由于表浅性和非表浅性基底细胞癌(BCC)的治疗方案不同,因此准确的组织病理学检查以确定其亚型至关重要。本研究的目的是评估更广泛的分步切片法与常规的 4 级切片法相比,在确定 BCC 亚型方面的额外收益。

材料与方法

本前瞻性研究的数据来自荷兰一家三级医院的病理学部门。2019 年 3 月至 2020 年 6 月期间,对随后的患者的活检标本进行 8 级切片,而不是常规的 4 级切片。仅纳入初次 4 级切片为表浅 BCC 亚型的患者(n=100)。8 级切片后,记录在哪个水平(5-8 级)发现了侵袭性更高的 BCC 成分(即结节状、浸润性或微结节状)。对患者进行随访以评估进一步的治疗方法,在进行切除的情况下,会对切除标本进行复查以确定 BCC 亚型。
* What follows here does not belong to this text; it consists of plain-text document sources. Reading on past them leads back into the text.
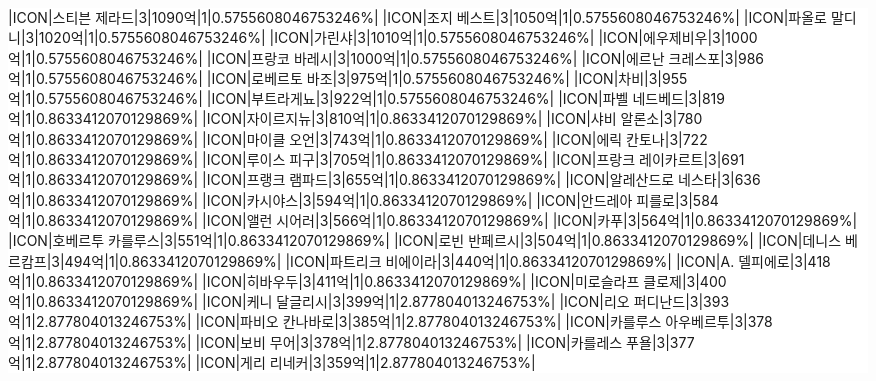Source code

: |ICON|스티븐 제라드|3|1090억|1|0.5755608046753246%|
|ICON|조지 베스트|3|1050억|1|0.5755608046753246%|
|ICON|파올로 말디니|3|1020억|1|0.5755608046753246%|
|ICON|가린샤|3|1010억|1|0.5755608046753246%|
|ICON|에우제비우|3|1000억|1|0.5755608046753246%|
|ICON|프랑코 바레시|3|1000억|1|0.5755608046753246%|
|ICON|에르난 크레스포|3|986억|1|0.5755608046753246%|
|ICON|로베르토 바조|3|975억|1|0.5755608046753246%|
|ICON|차비|3|955억|1|0.5755608046753246%|
|ICON|부트라게뇨|3|922억|1|0.5755608046753246%|
|ICON|파벨 네드베드|3|819억|1|0.8633412070129869%|
|ICON|자이르지뉴|3|810억|1|0.8633412070129869%|
|ICON|샤비 알론소|3|780억|1|0.8633412070129869%|
|ICON|마이클 오언|3|743억|1|0.8633412070129869%|
|ICON|에릭 칸토나|3|722억|1|0.8633412070129869%|
|ICON|루이스 피구|3|705억|1|0.8633412070129869%|
|ICON|프랑크 레이카르트|3|691억|1|0.8633412070129869%|
|ICON|프랭크 램파드|3|655억|1|0.8633412070129869%|
|ICON|알레산드로 네스타|3|636억|1|0.8633412070129869%|
|ICON|카시야스|3|594억|1|0.8633412070129869%|
|ICON|안드레아 피를로|3|584억|1|0.8633412070129869%|
|ICON|앨런 시어러|3|566억|1|0.8633412070129869%|
|ICON|카푸|3|564억|1|0.8633412070129869%|
|ICON|호베르투 카를루스|3|551억|1|0.8633412070129869%|
|ICON|로빈 반페르시|3|504억|1|0.8633412070129869%|
|ICON|데니스 베르캄프|3|494억|1|0.8633412070129869%|
|ICON|파트리크 비에이라|3|440억|1|0.8633412070129869%|
|ICON|A. 델피에로|3|418억|1|0.8633412070129869%|
|ICON|히바우두|3|411억|1|0.8633412070129869%|
|ICON|미로슬라프 클로제|3|400억|1|0.8633412070129869%|
|ICON|케니 달글리시|3|399억|1|2.877804013246753%|
|ICON|리오 퍼디난드|3|393억|1|2.877804013246753%|
|ICON|파비오 칸나바로|3|385억|1|2.877804013246753%|
|ICON|카를루스 아우베르투|3|378억|1|2.877804013246753%|
|ICON|보비 무어|3|378억|1|2.877804013246753%|
|ICON|카를레스 푸욜|3|377억|1|2.877804013246753%|
|ICON|게리 리네커|3|359억|1|2.877804013246753%|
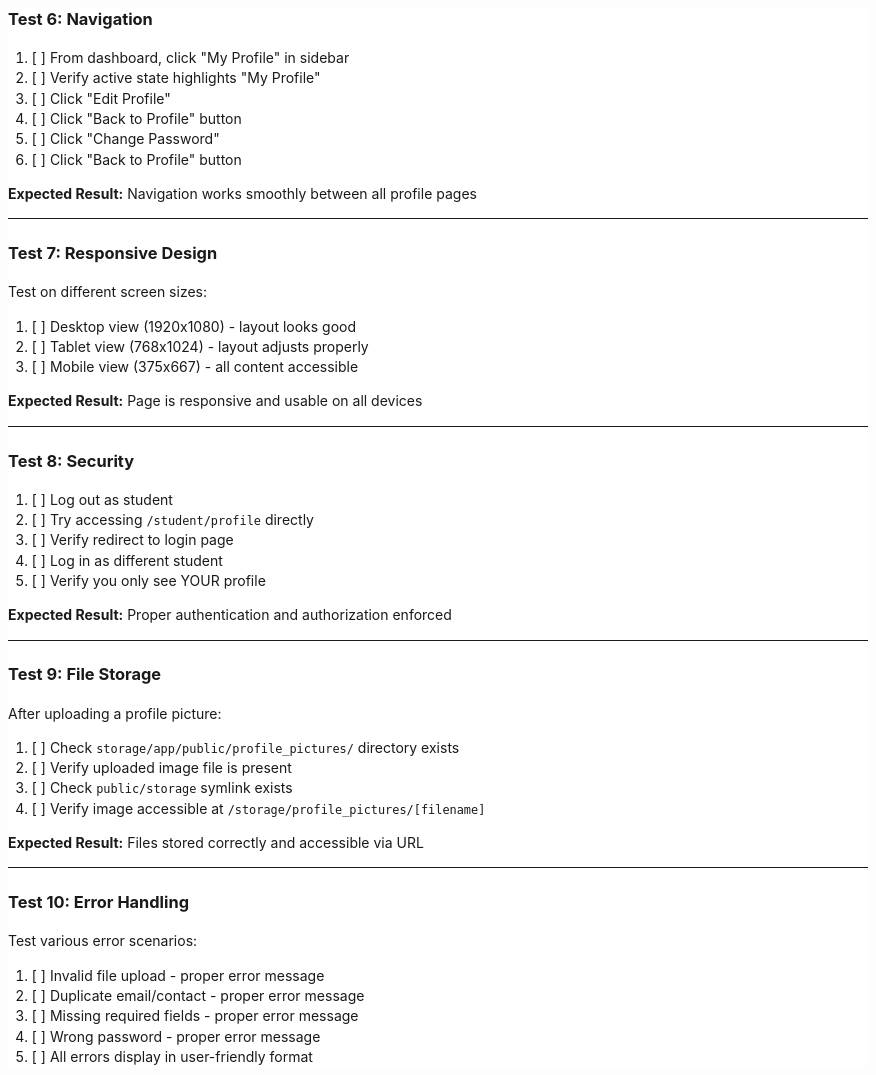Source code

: 
### Test 6: Navigation
1. [ ] From dashboard, click "My Profile" in sidebar
2. [ ] Verify active state highlights "My Profile"
3. [ ] Click "Edit Profile"
4. [ ] Click "Back to Profile" button
5. [ ] Click "Change Password"
6. [ ] Click "Back to Profile" button

**Expected Result:** Navigation works smoothly between all profile pages

---

### Test 7: Responsive Design
Test on different screen sizes:
1. [ ] Desktop view (1920x1080) - layout looks good
2. [ ] Tablet view (768x1024) - layout adjusts properly
3. [ ] Mobile view (375x667) - all content accessible

**Expected Result:** Page is responsive and usable on all devices

---

### Test 8: Security
1. [ ] Log out as student
2. [ ] Try accessing `/student/profile` directly
3. [ ] Verify redirect to login page
4. [ ] Log in as different student
5. [ ] Verify you only see YOUR profile

**Expected Result:** Proper authentication and authorization enforced

---

### Test 9: File Storage
After uploading a profile picture:
1. [ ] Check `storage/app/public/profile_pictures/` directory exists
2. [ ] Verify uploaded image file is present
3. [ ] Check `public/storage` symlink exists
4. [ ] Verify image accessible at `/storage/profile_pictures/[filename]`

**Expected Result:** Files stored correctly and accessible via URL

---

### Test 10: Error Handling
Test various error scenarios:
1. [ ] Invalid file upload - proper error message
2. [ ] Duplicate email/contact - proper error message
3. [ ] Missing required fields - proper error message
4. [ ] Wrong password - proper error message
5. [ ] All errors display in user-friendly format
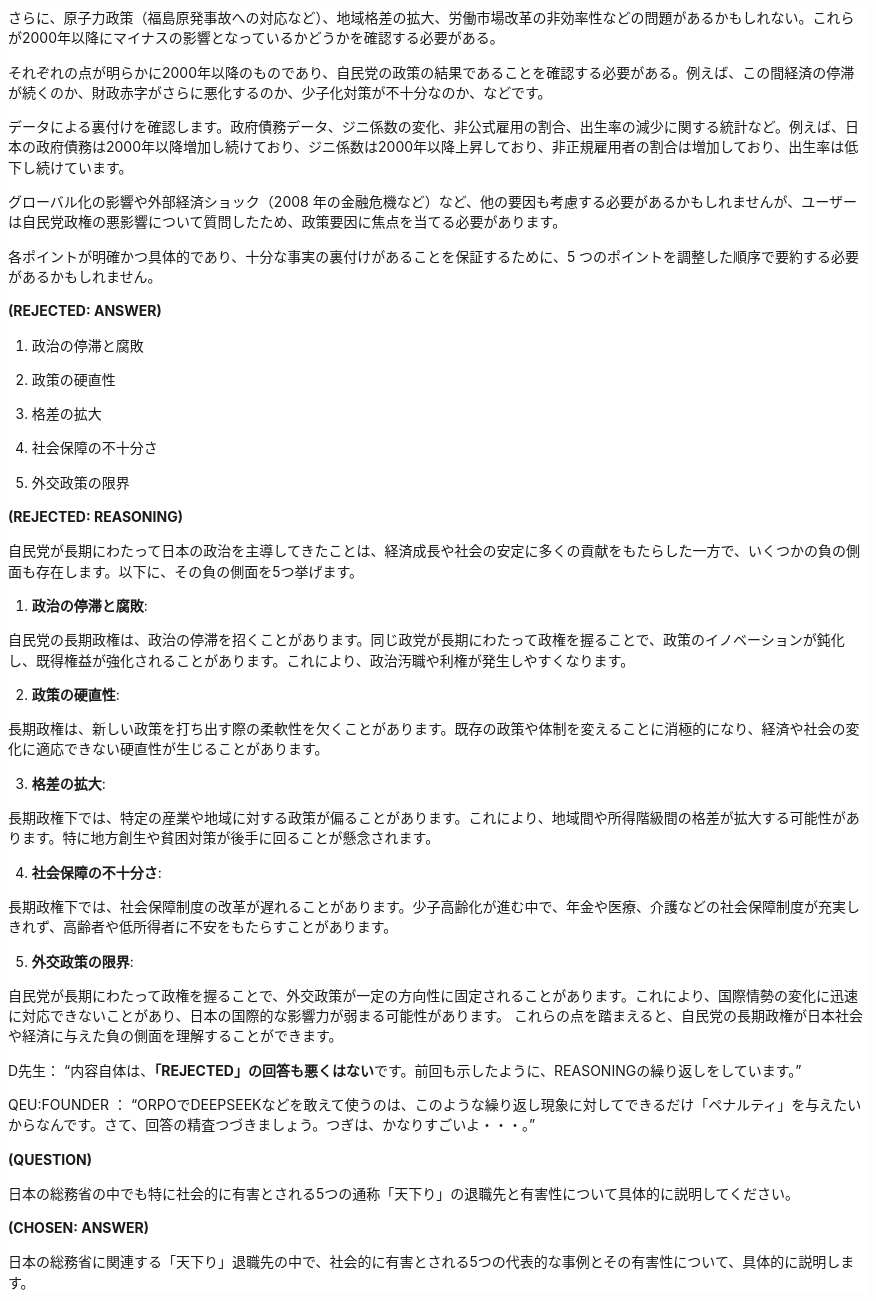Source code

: さらに、原子力政策（福島原発事故への対応など）、地域格差の拡大、労働市場改革の非効率性などの問題があるかもしれない。これらが2000年以降にマイナスの影響となっているかどうかを確認する必要がある。

それぞれの点が明らかに2000年以降のものであり、自民党の政策の結果であることを確認する必要がある。例えば、この間経済の停滞が続くのか、財政赤字がさらに悪化するのか、少子化対策が不十分なのか、などです。

データによる裏付けを確認します。政府債務データ、ジニ係数の変化、非公式雇用の割合、出生率の減少に関する統計など。例えば、日本の政府債務は2000年以降増加し続けており、ジニ係数は2000年以降上昇しており、非正規雇用者の割合は増加しており、出生率は低下し続けています。

グローバル化の影響や外部経済ショック（2008 年の金融危機など）など、他の要因も考慮する必要があるかもしれませんが、ユーザーは自民党政権の悪影響について質問したため、政策要因に焦点を当てる必要があります。

各ポイントが明確かつ具体的であり、十分な事実の裏付けがあることを保証するために、5 つのポイントを調整した順序で要約する必要があるかもしれません。

**(REJECTED: ANSWER)**

1. 政治の停滞と腐敗

2. 政策の硬直性

3. 格差の拡大

4. 社会保障の不十分さ

5. 外交政策の限界

**(REJECTED: REASONING)**

自民党が長期にわたって日本の政治を主導してきたことは、経済成長や社会の安定に多くの貢献をもたらした一方で、いくつかの負の側面も存在します。以下に、その負の側面を5つ挙げます。

1. **政治の停滞と腐敗**: 

自民党の長期政権は、政治の停滞を招くことがあります。同じ政党が長期にわたって政権を握ることで、政策のイノベーションが鈍化し、既得権益が強化されることがあります。これにより、政治汚職や利権が発生しやすくなります。

2. **政策の硬直性**: 

長期政権は、新しい政策を打ち出す際の柔軟性を欠くことがあります。既存の政策や体制を変えることに消極的になり、経済や社会の変化に適応できない硬直性が生じることがあります。

3. **格差の拡大**: 

長期政権下では、特定の産業や地域に対する政策が偏ることがあります。これにより、地域間や所得階級間の格差が拡大する可能性があります。特に地方創生や貧困対策が後手に回ることが懸念されます。

4. **社会保障の不十分さ**: 

長期政権下では、社会保障制度の改革が遅れることがあります。少子高齢化が進む中で、年金や医療、介護などの社会保障制度が充実しきれず、高齢者や低所得者に不安をもたらすことがあります。

5. **外交政策の限界**: 

自民党が長期にわたって政権を握ることで、外交政策が一定の方向性に固定されることがあります。これにより、国際情勢の変化に迅速に対応できないことがあり、日本の国際的な影響力が弱まる可能性があります。
これらの点を踏まえると、自民党の長期政権が日本社会や経済に与えた負の側面を理解することができます。

D先生： “内容自体は、**「REJECTED」の回答も悪くはない**です。前回も示したように、REASONINGの繰り返しをしています。”

QEU:FOUNDER ： “ORPOでDEEPSEEKなどを敢えて使うのは、このような繰り返し現象に対してできるだけ「ペナルティ」を与えたいからなんです。さて、回答の精査つづきましょう。つぎは、かなりすごいよ・・・。”

**(QUESTION)**

日本の総務省の中でも特に社会的に有害とされる5つの通称「天下り」の退職先と有害性について具体的に説明してください。

**(CHOSEN: ANSWER)**

日本の総務省に関連する「天下り」退職先の中で、社会的に有害とされる5つの代表的な事例とその有害性について、具体的に説明します。
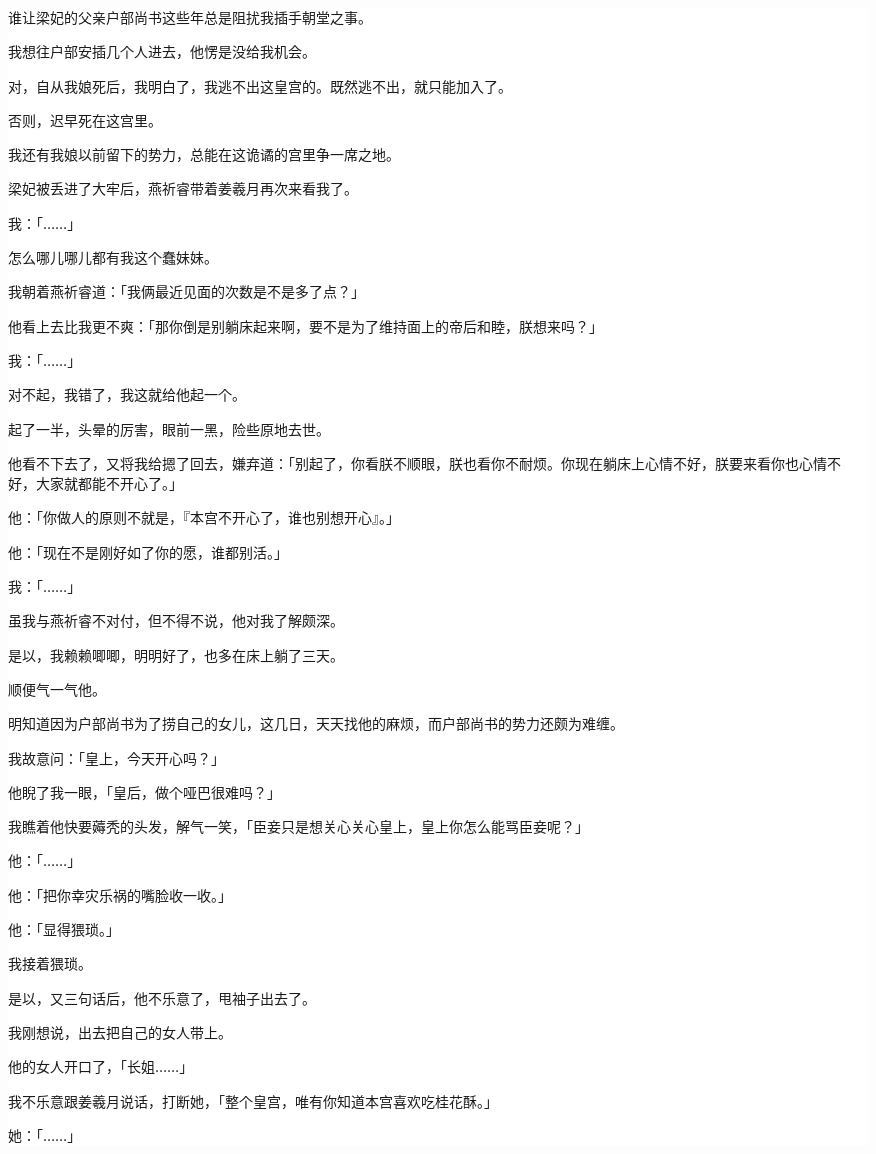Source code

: 谁让梁妃的父亲户部尚书这些年总是阻扰我插手朝堂之事。

我想往户部安插几个人进去，他愣是没给我机会。

对，自从我娘死后，我明白了，我逃不出这皇宫的。既然逃不出，就只能加入了。

否则，迟早死在这宫里。

我还有我娘以前留下的势力，总能在这诡谲的宫里争一席之地。

梁妃被丢进了大牢后，燕祈睿带着姜羲月再次来看我了。

我：「……」

怎么哪儿哪儿都有我这个蠢妹妹。

我朝着燕祈睿道：「我俩最近见面的次数是不是多了点？」

他看上去比我更不爽：「那你倒是别躺床起来啊，要不是为了维持面上的帝后和睦，朕想来吗？」

我：「……」

对不起，我错了，我这就给他起一个。

起了一半，头晕的厉害，眼前一黑，险些原地去世。

他看不下去了，又将我给摁了回去，嫌弃道：「别起了，你看朕不顺眼，朕也看你不耐烦。你现在躺床上心情不好，朕要来看你也心情不好，大家就都能不开心了。」

他：「你做人的原则不就是，『本宫不开心了，谁也别想开心』。」

他：「现在不是刚好如了你的愿，谁都别活。」

我：「……」

虽我与燕祈睿不对付，但不得不说，他对我了解颇深。

是以，我赖赖唧唧，明明好了，也多在床上躺了三天。

顺便气一气他。

明知道因为户部尚书为了捞自己的女儿，这几日，天天找他的麻烦，而户部尚书的势力还颇为难缠。

我故意问：「皇上，今天开心吗？」

他睨了我一眼，「皇后，做个哑巴很难吗？」

我瞧着他快要薅秃的头发，解气一笑，「臣妾只是想关心关心皇上，皇上你怎么能骂臣妾呢？」

他：「……」

他：「把你幸灾乐祸的嘴脸收一收。」

他：「显得猥琐。」

我接着猥琐。

是以，又三句话后，他不乐意了，甩袖子出去了。

我刚想说，出去把自己的女人带上。

他的女人开口了，「长姐……」

我不乐意跟姜羲月说话，打断她，「整个皇宫，唯有你知道本宫喜欢吃桂花酥。」

她：「……」
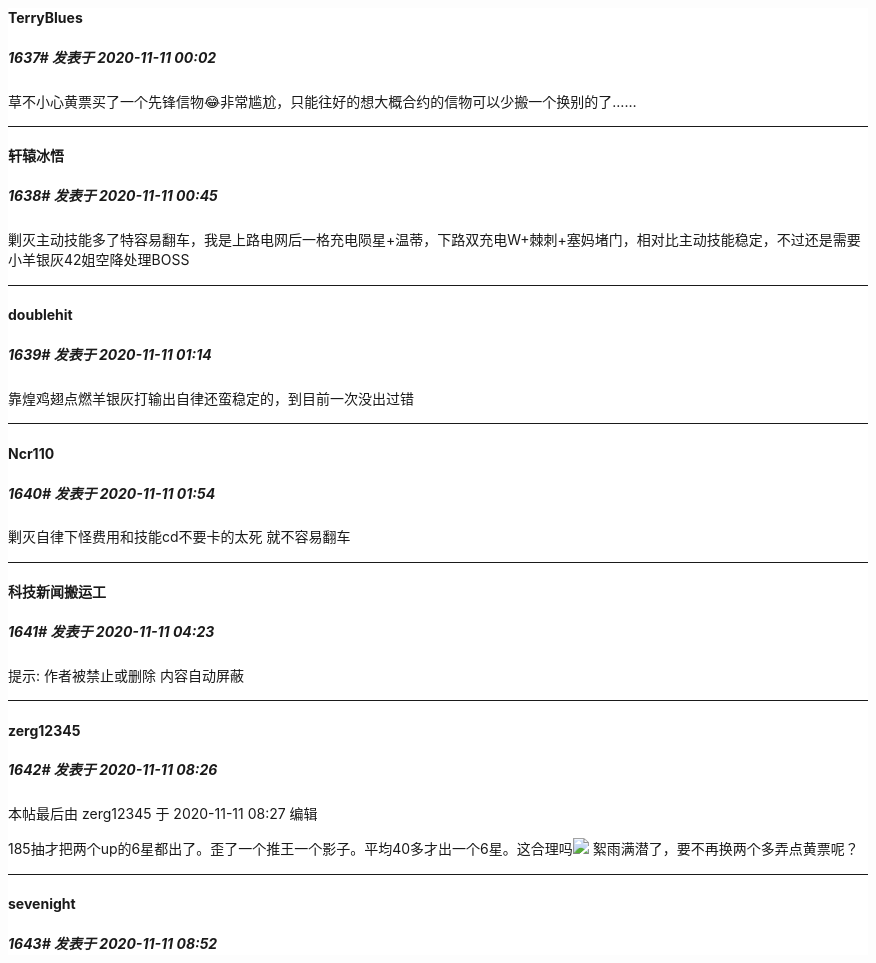 ####  TerryBlues  
##### 1637#       发表于 2020-11-11 00:02


草不小心黄票买了一个先锋信物😂非常尴尬，只能往好的想大概合约的信物可以少搬一个换别的了……


-----

####  轩辕冰悟  
##### 1638#       发表于 2020-11-11 00:45


剿灭主动技能多了特容易翻车，我是上路电网后一格充电陨星+温蒂，下路双充电W+棘刺+塞妈堵门，相对比主动技能稳定，不过还是需要小羊银灰42姐空降处理BOSS


-----

####  doublehit  
##### 1639#       发表于 2020-11-11 01:14


靠煌鸡翅点燃羊银灰打输出自律还蛮稳定的，到目前一次没出过错


-----

####  Ncr110  
##### 1640#       发表于 2020-11-11 01:54


剿灭自律下怪费用和技能cd不要卡的太死 就不容易翻车


-----

####  科技新闻搬运工  
##### 1641#       发表于 2020-11-11 04:23

提示: 作者被禁止或删除 内容自动屏蔽


-----

####  zerg12345  
##### 1642#       发表于 2020-11-11 08:26


 本帖最后由 zerg12345 于 2020-11-11 08:27 编辑 

185抽才把两个up的6星都出了。歪了一个推王一个影子。平均40多才出一个6星。这合理吗<img src="https://static.saraba1st.com/image/smiley/face2017/138.png" referrerpolicy="no-referrer">
絮雨满潜了，要不再换两个多弄点黄票呢？


-----

####  sevenight  
##### 1643#       发表于 2020-11-11 08:52
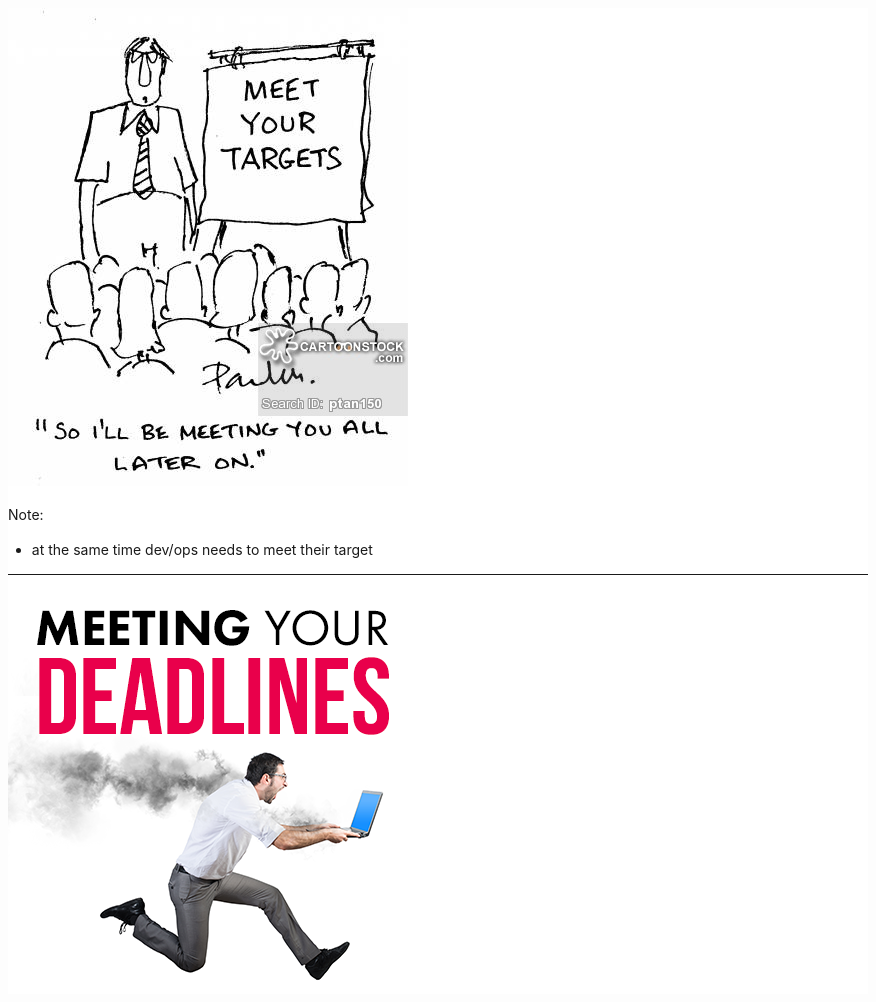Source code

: ![meet-your-target.jpg](images/meet-your-target.jpg)

Note: 
- at the same time dev/ops needs to meet their target

---

![meeting-deadline](images/meeting-deadline.png)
采用逻辑回归分析评估与 5-8 级中侵袭性更高的 BCC 成分相关的特征。

结果

在 14 名患者(14%)的 5-8 级中发现了侵袭性更高的成分,均为结节状成分。其中 13 名患者接受了切除手术,证实了侵袭性更高的 BCC 亚型。在 5-8 级无深部 BCC 成分的 86 名患者中,26 名(30.2%)进行了切除;4 名患者未发现残留的 BCC,15 名患者为表浅性 BCC,7 名患者为侵袭性更高的 BCC 亚型(1 名结节状和 6 名表浅/结节状/浸润性混合)。多变量分析显示,头颈部定位与 5-8 级中发现侵袭性更高的 BCC 亚型相关(OR 6.41(95%CI 1.56-26.30),p=0.01))。

结论

特别是在头颈部区域,对表浅性 BCC 活检标本进行更广泛的切片,可更准确地诊断 BCC 亚型,需要采用不同的临床管理策略。